The Mountjoy brothers must also have had a wide circle of friends and acquaintances,
particularly among the better-off Cornish and Scottish graziers and in the Wesleyan community.
Many of these would have been easily encouraged to spend a weekend or a week at Louttit
Bay. Some no doubt initially visited Thomas Mountjoy over the Christmas and New Year
period, as many of his relatives must have done, including Lawrence Mountjoy and Jane and her
ageing father, William.
Was there a moment in 1868 when Sophie Mountjoy, snowed under with children and visitors,
complained that she couldn't take any more? Was some remark made at dinner, or by one of
the brothers as they sat discussing their various business problems over a glass of port?
Somebody may have said: Why don't we build a hotel?'
Much of the material for the construction of the building (the first to be built there of stone)

Bounding box coordinate data:

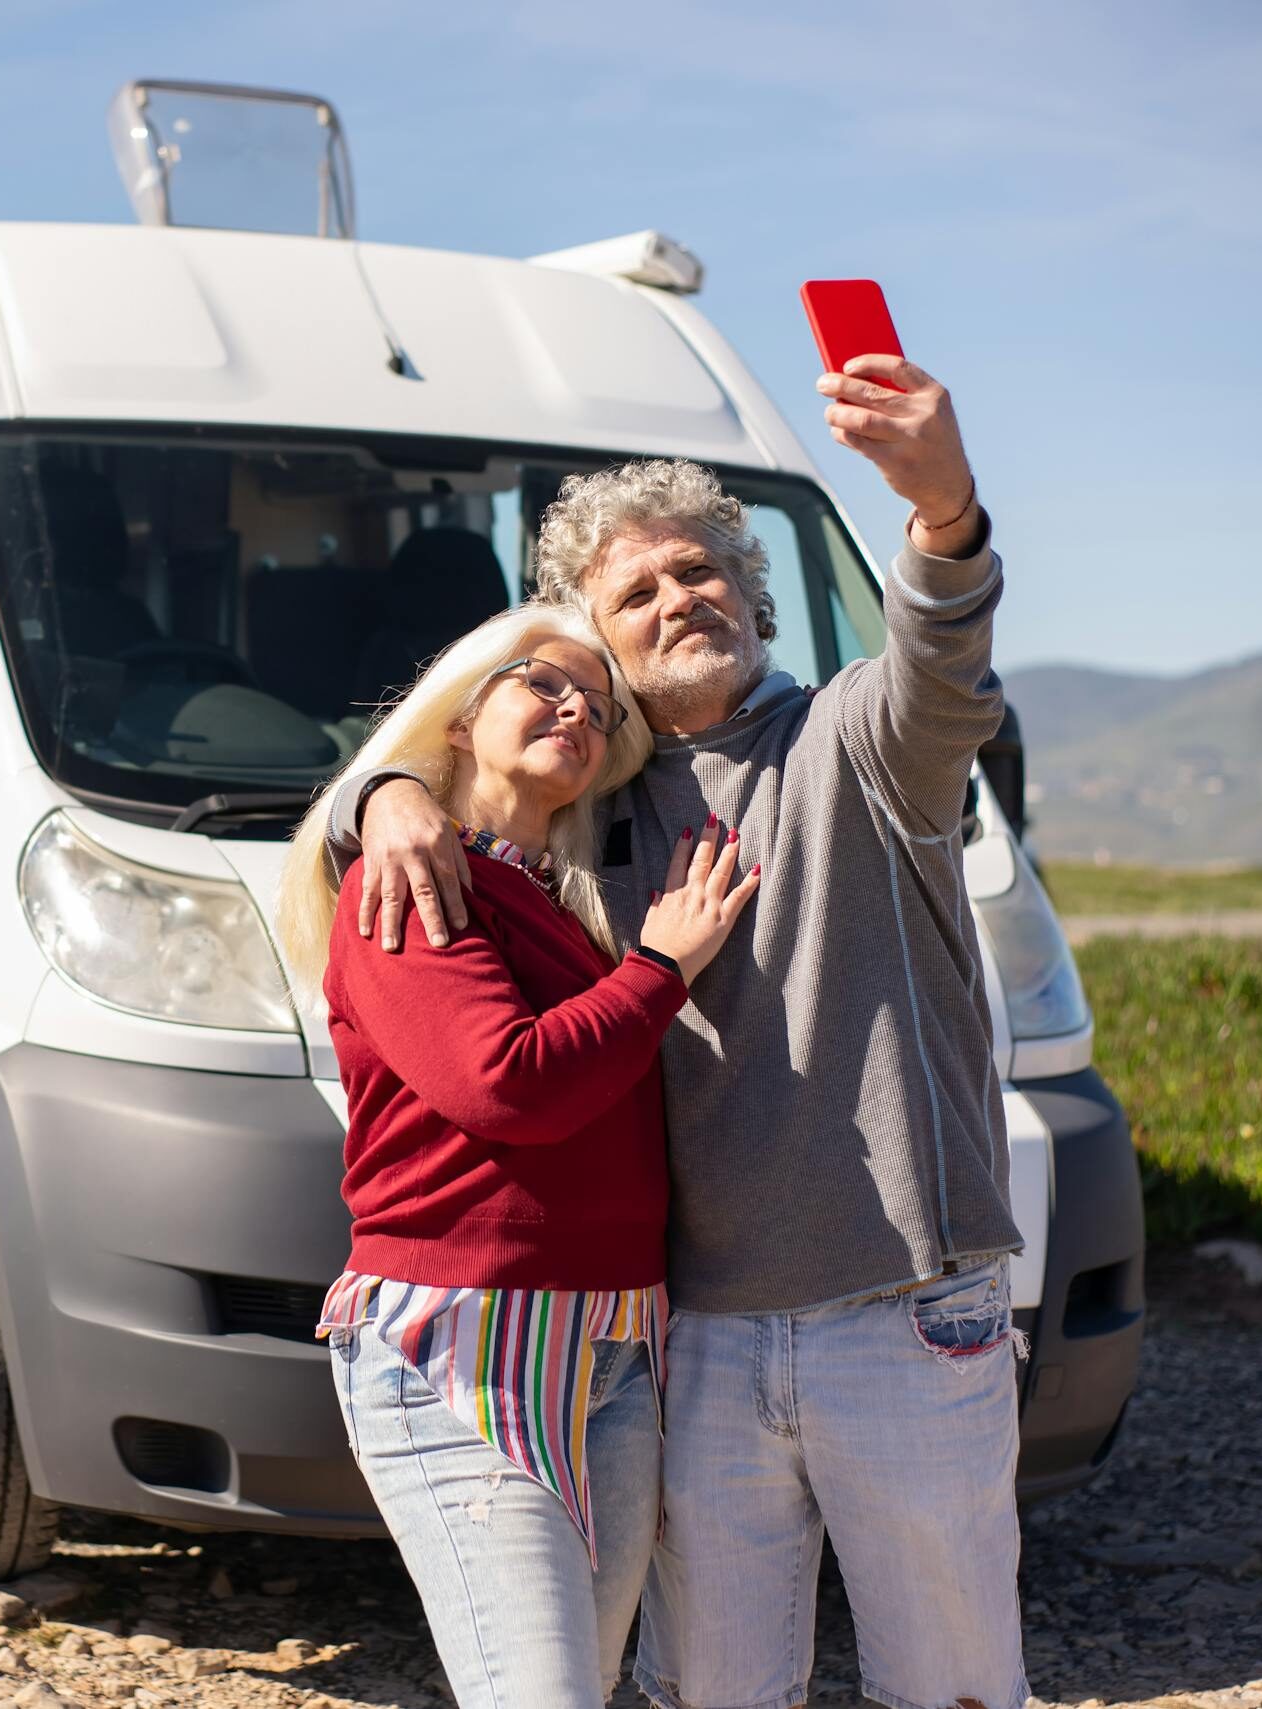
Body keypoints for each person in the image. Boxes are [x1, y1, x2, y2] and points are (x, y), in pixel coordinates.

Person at [326, 355, 1031, 1709]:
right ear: (603, 654)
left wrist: (943, 511)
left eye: (699, 571)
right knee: (709, 1690)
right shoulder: (595, 818)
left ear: (751, 596)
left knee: (948, 1684)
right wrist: (391, 791)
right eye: (632, 595)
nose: (677, 598)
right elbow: (476, 782)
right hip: (688, 1331)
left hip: (901, 1308)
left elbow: (940, 653)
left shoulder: (862, 743)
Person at [275, 602, 761, 1708]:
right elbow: (509, 1084)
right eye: (544, 683)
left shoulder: (566, 905)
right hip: (464, 1342)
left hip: (613, 1343)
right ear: (458, 713)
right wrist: (660, 970)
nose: (575, 707)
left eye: (597, 705)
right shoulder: (406, 878)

WHAT TO DO:
A. From the Louttit Bay passage, reproduce word for word the section that opens with "Many of these" and closes with "glass of port?".
B. List every person named individually in the Louttit Bay passage.

RESULTS:
A.
Many of these would have been easily encouraged to spend a weekend or a week at Louttit
Bay. Some no doubt initially visited Thomas Mountjoy over the Christmas and New Year
period, as many of his relatives must have done, including Lawrence Mountjoy and Jane and her
ageing father, William.
Was there a moment in 1868 when Sophie Mountjoy, snowed under with children and visitors,
complained that she couldn't take any more? Was some remark made at dinner, or by one of
the brothers as they sat discussing their various business problems over a glass of port?

B. Thomas Mountjoy, Lawrence Mountjoy, Jane, William, Sophie Mountjoy